PPS corresponds to a sequence of an image or a number of images, whose parameters such as identifier pic_parameter_set_id, optional seq_parameter_set_id, Entropy coding mode selection of identification, chip groups, The initial quantization parameters and the de-block filter coefficients are adjusted to identify and so on.
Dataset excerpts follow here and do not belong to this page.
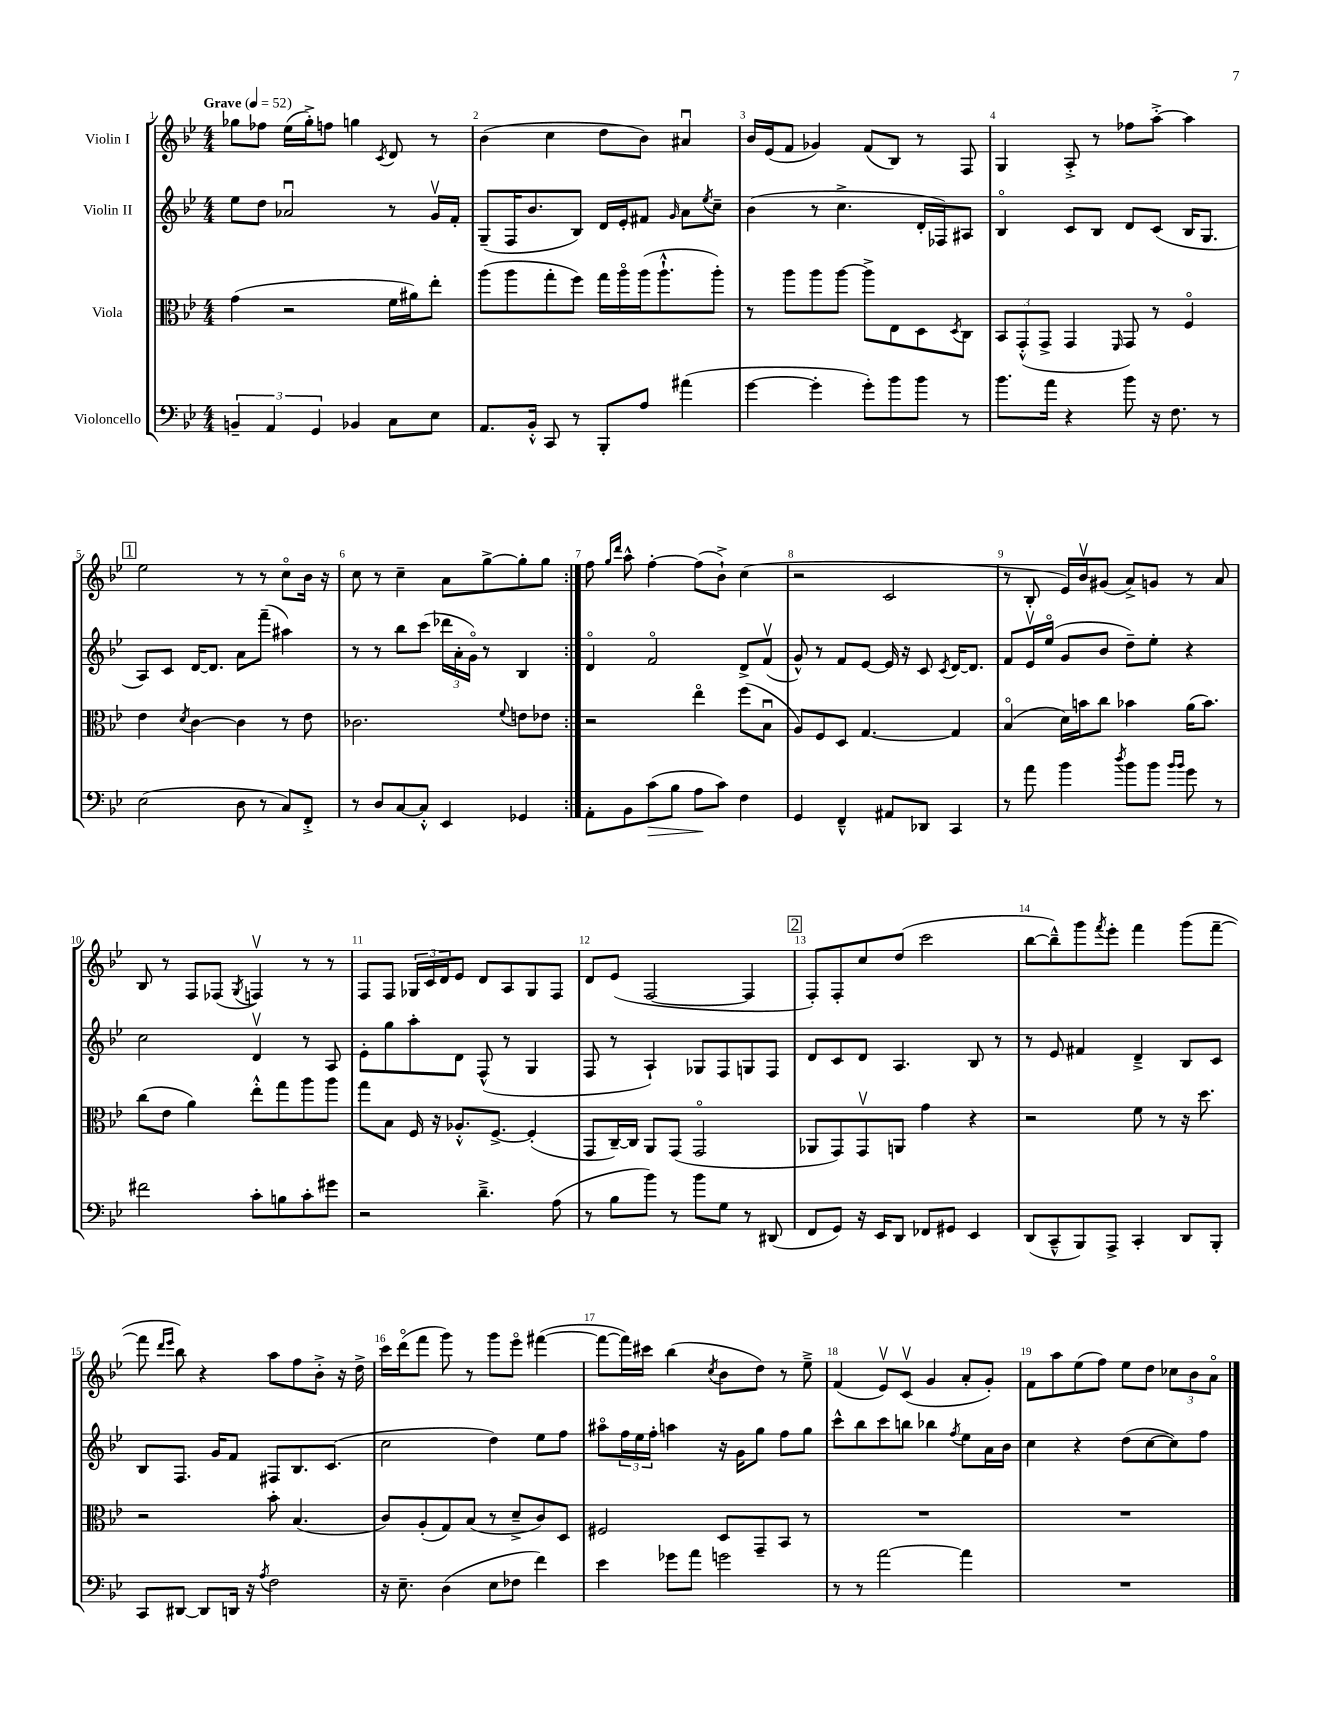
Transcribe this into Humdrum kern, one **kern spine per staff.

**kern	**kern	**kern	**kern
*staff4	*staff3	*staff2	*staff1
*clefF4	*clefC3	*clefG2	*clefG2
*k[b-e-]	*k[b-e-]	*k[b-e-]	*k[b-e-]
*M4/4	*M4/4	*M4/4	*M4/4
*MM52	*MM52	*MM52	*MM52
6BB~	(4g	8ee-	8gg-
.	.	8dd	8ff-
6AA	.	.	.
.	2r	2a-u	(16ee-
.	.	.	16gg-'^)
6GG	.	.	.
.	.	.	8ff
4BB-	.	.	4gg
.	.	.	8qc
8C	16f	8r	8d
.	16a#)	.	.
8E-	8ee-'	16gv	8r
.	.	16f'	.
=	=	=	=
8.AA	(8aa	(8G~	(4b-
.	8aa	16F	.
16BB-'^^	.	8.b-	.
8CC	8gg'	.	4cc
8r	8ff)	8B-)	.
8BBB-'	16gg	16d	8dd
.	16aao	16e-'	.
8A	(16aa	8f#	8b-)
.	8.aa`^^	.	.
.	.	16qqg	.
(4a#	.	8a	4a#u
.	.	8qee-	.
.	8aa')	8cc~	.
=	=	=	=
[4g	8r	(4b-	16b-
.	.	.	(16e-
.	8aa	.	8f
4g']	8aa	8r	4g-)
.	[8aa	4.cc^	.
8g')	8aa^]	.	(8f
8b-	8E-	.	8B-)
8b-	8D	16d'	8r
.	.	16F-)	.
.	8qD	.	.
8r	8C	8A#	8F
=	=	=	=
8.b-	12BB-	4B-o	4G
.	(12GG'^^	.	.
.	12GG^	.	.
16a	.	.	.
4r	4GG	8c	8A'^
.	.	8B-	8r
.	16qqFF	.	.
8b-	8GG)	8d	8ff-
16r	8r	(8c	[8aa'^
8.F	.	.	.
.	4Fo	16B-	4aa]
.	.	8.G	.
8r	.	.	.
=	=	=	=
(2E-	4e-	8A)	2ee-
.	.	8c	.
.	8qd	.	.
.	[4c	[16d	.
.	.	8.d]	.
8D	4c]	8a	8r
8r	.	(8fff~	8r
8C)	8r	4aa#)	8cco
8FF'^	8e-	.	16b-
.	.	.	16r
=	=	=	=
8r	2.c-	8r	8cc
8D	.	8r	8r
[8C	.	8bb-	4cc~
8C'^^]	.	(8ccc	.
4EE-	.	24ddd-	8a
.	.	24a'	.
.	.	24go)	.
.	.	8r	[8gg^
.	8qqf	.	.
4GG-	8e	4B-	8gg']
.	8e-	.	8gg
=:|!	=:|!	=:|!	=:|!
8AA'	2r	4do	8ff
.	.	.	16qqgg
.	.	.	16qqddd
8BB-	.	.	8aa^^
(8c	.	2fo	[4ff'
8B-	.	.	.
8A	4ee-o	.	(8ff]
8c)	.	.	8b-`^)
4F	(8ff	8d^	(4cc
.	8B-u	(8fv	.
=	=	=	=
4GG	8A)	8g^^)	2r
.	8F	8r	.
4FF~^^	8D	8f	.
.	[4.G	[8e-	.
8AA#	.	16e-]	2c
.	.	16r	.
8DD-	.	8c	.
.	.	8qc	.
4CC	4G]	[16d	.
.	.	8.d]	.
=	=	=	=
8r	(4B-o	8f	8r
8a	.	16e-v	8B-'
.	.	(16ee-o	.
4b-	16d)	8g	16e-)
.	16b	.	16b-v
.	8cc	8b-	(8g#
8qdd	.	.	.
8b-	4b-	8dd~)	8a^)
8b-	.	8ee-'	8g
16qqb-	.	.	.
16qqb-	.	.	.
8g	(16a	4r	8r
.	8.b-)	.	.
8r	.	.	8a
=	=	=	=
2f#	(8cc	2cc	8B-
.	8e-	.	8r
.	4a)	.	8F
.	.	.	(8F-
.	.	.	8qG
8c'	8ee-'^^	4dv	4Fv)
8B	8gg	.	.
8c'	8aa	8r	8r
8g#	8aa	8A	8r
=	=	=	=
2r	8gg	8e-'	8F
.	8B-	8gg	8F
.	16F	8aa'	24G-
.	.	.	24c
.	16r	.	.
.	.	.	24d
.	8.A-'^^	8d	8e-
4.d~^	.	(8F^^	8d
.	[8.F^	.	.
.	.	8r	8A
.	(4F']	4G	8G-
(8A	.	.	8F
=	=	=	=
8r	8GG	8F	8d
8B-	[16C~)	8r	(8e-
.	16C]	.	.
8b-)	8AA	4A`)	[2F
8r	(8GG	.	.
8b-	2GGo	8G-	.
8G	.	8F	.
8r	.	8G	4F]
(8DD#	.	8F	.
=	=	=	=
8FF	8AA-	8d	8F')
8GG)	8GG)	8c	8F'
16r	8GGv	8d	8cc
16EE-	.	.	.
8DD	8AA	4.A	(8dd
8FF-	4g	.	2ccc
8GG#	.	.	.
4EE-	4r	8B-	.
.	.	8r	.
=	=	=	=
(8DD	2r	8r	[8bb-
8CC~^^	.	8e-	8bb-~^^])
8BBB-)	.	4f#	8ggg
.	.	.	8qfff
8AAA^	.	.	8eee-'
4CC'	8f	4d~^	4fff
.	8r	.	.
8DD	16r	8B-	(8ggg
.	8.dd	.	.
8BBB-'	.	8c	[8fff~
=	=	=	=
8CC	2r	8B-	8fff]
.	.	.	16qqddd
.	.	.	16qqeee-
[8DD#	.	8.F	8bb-)
8DD#]	.	.	4r
.	.	16g	.
16DD	.	8f	.
16r	.	.	.
8qA	.	.	.
2F	8b-'	8F#	8aa
.	(4.B-	8.B-	8ff
.	.	.	8b-'^
.	.	(8.c	.
.	.	.	16r
.	.	.	16dd^
=	=	=	=
16r	8c)	2cc	16ccc
8.E-~	.	.	(16dddo
.	(8A'	.	8fff
(4D	8G)	.	8ggg)
.	(8B-	.	8r
8E-	8r	4dd)	8ggg
8F-	8d~^	.	8eee-o
4f)	8c)	8ee-	([4fff#
.	8D	8ff	.
=	=	=	=
4e-	2F#	8aa#o	8fff#_
.	.	24ff	16fff#])
.	.	24ee-	.
.	.	.	16ccc#
.	.	24ff'	.
8g-	.	4aa	(4bb-
8a	.	.	.
.	.	.	8qcc
2g	8D	16r	8b-
.	.	16g	.
.	8GG~	8gg	8dd)
.	8BB-	8ff	8r
.	8r	8gg	8ee-~^
=	=	=	=
8r	1r	8ccc^^	(4f
8r	.	8bb-	.
[2a	.	8ccc	8e-v)
.	.	8bb	(8cv
.	.	4bb-	4g
.	.	8qff	.
4a]	.	8ee-	8a'
.	.	16a	8g')
.	.	16b-	.
=	=	=	=
1r	1r	4cc	8f
.	.	.	8aa
.	.	4r	(8ee-
.	.	.	8ff)
.	.	(8dd	8ee-
.	.	[8cc	8dd
.	.	8cc])	12cc-
.	.	.	12b-
.	.	8ff	.
.	.	.	12ao
==	==	==	==
*-	*-	*-	*-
Nalu Type
Identifies the RBSP data type in the Nal cell, wherein the NAL unit Nal_unit_type is 1, 2, 3, 4, 5, and 12 is called a vcl nal unit, and other types of nal units are non-VCL nal units.
0: Not Specified
1: Fragments that do not use data partitioning in non-IDR images
2: Segment A in non-IDR images
3: Division of Class B data in non-IDR images
4: Division of Class C data in non-IDR images
Fragments of the 5:IDR image
6: Supplemental Enhancement Information (SEI)
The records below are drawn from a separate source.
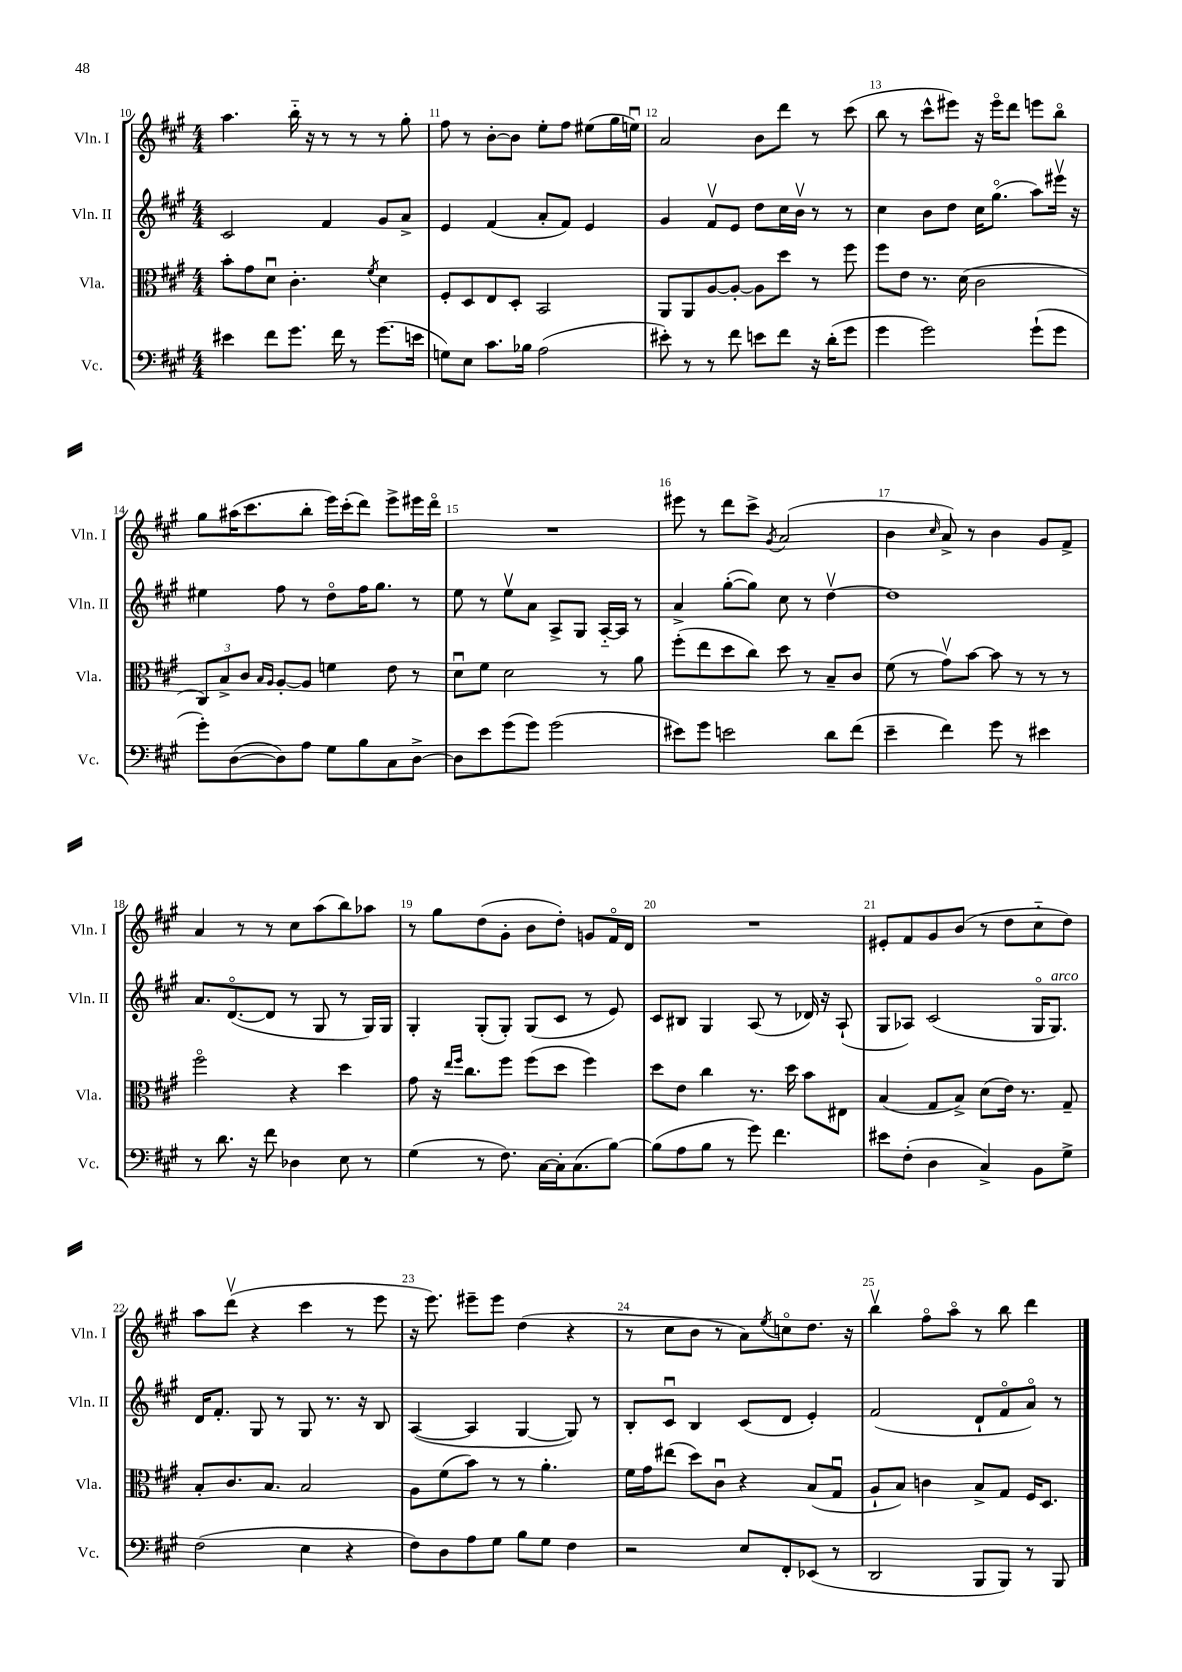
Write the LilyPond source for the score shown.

<<
\new StaffGroup <<
\new Staff = "s0" \with { instrumentName = "Vln. I" shortInstrumentName = "Vln. I" } {
    \clef treble \key a \major \numericTimeSignature \time 4/4
    a''4. b''16-_ r16 r8 r8 r8 gis''8-. |
    fis''8 r8 b'8~-. b'8 e''8-. fis''8 eis''8( gis''16 e''16\downbow) |
    a'2 b'8 d'''8 r8 cis'''8( |
    b''8 r8 cis'''8-^ eis'''8) r16 eis'''16\flageolet d'''8 e'''8 b''8\flageolet |
    gis''8 ais''16( cis'''8. b''8-. e'''16) cis'''16-.( d'''8) e'''8-> eis'''16 d'''16\flageolet |
    R1 |
    eis'''8 r8 d'''8 cis'''8-> \acciaccatura { gis'8 } a'2( |
    b'4 \grace { cis''16 } a'8->) r8 b'4 gis'8 fis'8-> |
    a'4 r8 r8 cis''8 a''8( b''8) aes''8 |
    r8 gis''8 d''8( gis'8-. b'8 d''8-.) g'8 fis'16\flageolet d'16 |
    R1 |
    eis'8-. fis'8 gis'8 b'8( r8 d''8 cis''8-_ d''8) |
    a''8 d'''8\upbow( r4 cis'''4 r8 e'''8 |
    r16 e'''8.) eis'''8-- eis'''8 d''4( r4 |
    r8 cis''8 b'8 r8 a'8) \acciaccatura { e''8 } c''8\flageolet d''8. r16 |
    b''4\upbow fis''8\flageolet a''8\flageolet r8 b''8 d'''4 \bar "|." |
}
\new Staff = "s1" \with { instrumentName = "Vln. II" shortInstrumentName = "Vln. II" } {
    \clef treble \key a \major \numericTimeSignature \time 4/4
    cis'2 fis'4 gis'8 a'8-> |
    e'4 fis'4( a'8-. fis'8) e'4 |
    gis'4 fis'8\upbow e'8 d''8 cis''16 b'16\upbow r8 r8 |
    cis''4 b'8 d''8 cis''16 gis''8.\flageolet( a''8) eis'''16\upbow r16 |
    eis''4 fis''8 r8 d''8\flageolet fis''16 gis''8. r8 |
    e''8 r8 e''8\upbow a'8 a8-> gis8 a16~-_ a16 r8 |
    a'4-> gis''8~-.( gis''8) cis''8 r8 d''4~\upbow |
    d''1 |
    a'8. d'8.~\flageolet( d'8 r8 gis8 r8 gis16) gis16 |
    gis4-. gis8-.( gis8-.) gis8( cis'8 r8 e'8) |
    cis'8 bis8 gis4 a8( r8 des'16) r16 a8-!( |
    gis8 aes8) cis'2( gis16\flageolet gis8.^\markup { \italic "arco" }) |
    d'16 fis'8.-. gis8 r8 gis8 r8. r16 b8 |
    a4~( a4 gis4~ gis8) r8 |
    b8-. cis'8\downbow b4 cis'8( d'8 e'4-.) |
    fis'2( d'8-! fis'8\flageolet a'8\flageolet) r8 \bar "|." |
}
\new Staff = "s2" \with { instrumentName = "Vla." shortInstrumentName = "Vla." } {
    \clef alto \key a \major \numericTimeSignature \time 4/4
    b'8-. gis'8 d'8\downbow cis'4.-. \acciaccatura { fis'8 } d'4 |
    fis8-. d8 e8 d8-. b,2 |
    a,8 a,8 a8~ a8~-. a8 d''8 r8 fis''8 |
    fis''8 e'8 r8. d'16( cis'2 |
    \tuplet 3/2 { cis8) b8-> cis'8 } \grace { b16 a16 } a8~-. a8 f'4 e'8 r8 |
    d'8\downbow fis'8 d'2 r8 a'8 |
    fis''8-.( e''8 d''8 cis''8) d''8 r8 b8-- cis'8 |
    fis'8( r8 gis'8\upbow) b'8~ b'8 r8 r8 r8 |
    fis''2\flageolet r4 d''4 |
    gis'8 r16 \grace { e''16 fis''16 } cis''8. fis''8 fis''8( d''8 fis''4) |
    d''8 e'8 cis''4 r8. d''16 b'8 eis8 |
    b4( gis8 b8->) d'8( e'16) r8. gis8-- |
    b8-. cis'8. b8. b2 |
    a8 fis'8( b'8) r8 r8 a'4.-. |
    fis'16 gis'16 eis''8( d''8) cis'8\downbow r4 b8( gis8\downbow |
    a8-! b8) c'4 b8-> gis8 fis16 d8. \bar "|." |
}
\new Staff = "s3" \with { instrumentName = "Vc." shortInstrumentName = "Vc." } {
    \clef bass \key a \major \numericTimeSignature \time 4/4
    eis'4 fis'8 gis'8. fis'16 r8 gis'8.( e'16 |
    g8) e8 cis'8. bes16 a2( |
    eis'8-.) r8 r8 fis'8 e'8 fis'8 r16 d'16-.( gis'8 |
    gis'4 gis'2) gis'8-!( gis'8 |
    gis'8-.) d8~( d8) a8 gis8 b8 cis8 d8~-> |
    d8 e'8 gis'8( gis'8) gis'2( |
    eis'8) gis'8 e'2 d'8 fis'8( |
    e'4-- fis'4) gis'8 r8 eis'4 |
    r8 d'8. r16 fis'8 des4 e8 r8 |
    gis4( r8 fis8.) cis16~ cis16-. cis8.( b8~) |
    b8( a8 b8 r8 gis'8) fis'4. |
    eis'8 fis8-.( d4 cis4->) b,8 gis8-> |
    fis2( e4 r4 |
    fis8) d8 a8 gis8 b8 gis8 fis4 |
    r2 e8 fis,8-. ees,8( r8 |
    d,2 b,,8 b,,8) r8 b,,8 \bar "|." |
}
>>
>>
\layout { \context { \Score currentBarNumber = #10 \override BarNumber.break-visibility = ##(#f #t #t) barNumberVisibility = #all-bar-numbers-visible } }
7: Set of sequence parameters
8: Set of image parameters
9: Separator
10: Sequence Terminator
11: Stream Terminator
12: Populating data
13–23: Reserved
24–31: Not Specified 2. Code Flow structure diagramThrough the relevant knowledge of the review, summed upthe code flow structure of H. [2]1:

Figure 1 The code flow structure of H.

Application of 3-H code stream analysisIn some cases, information such as the width of the image and the height of the image can be obtained directly from a stream of H. The following is a description of how to obtain relevant information: Image information is stored in the Network extraction layer (NAL) of the RBSP structure, to obtain information about the image, we need to obtain the relevant bits of the image. According to the RBSP structure, to obtain the PIC_WIDTH_IN_MBS_MINUS1 and Pic_height_in_map_units_minus1 two values, then the width is (pic_width_in_mbs_minus1+1) *16, the height is ( pic_height_in_map_units_minus1+1) *16, but some cases have to consider the value of nnum_ref_frames, typically 1. 3.1 Obtaining test data Device: Sunnic (IP Cam) Name: St100factoryfirmware version: P8B8 video format: H. 1 The device resolution is set to 176*144, a set of data is captured using the ethereal and other grab tools, and after the corresponding RTP header is removed, This data is 0x00,0x00,0x00,0x01,0x67,0x42,0x00,0x1e,0x99,0xa0,0xb1,0x31. (2) The device resolution is set to 720*240, using the ethereal and other grasping kit tool to grasp a set of data, and remove the corresponding RTP header, the data is 0x00,0x00,0x00,0x01,0x67,0x42,0xe0,0x1e,0xda,0x82, 0xd1,0xf1. (3) The device resolution is set to 720*480, using the ethereal and other grasping kit tool to grasp a set of data, and remove the corresponding RTP header, the data is 0x00,0x00,0x00,0x01,0x67,0x42,0xe0,0x1e,0xdb,0x82, 0xd1,0xf1.

The code flow and frame structure of H.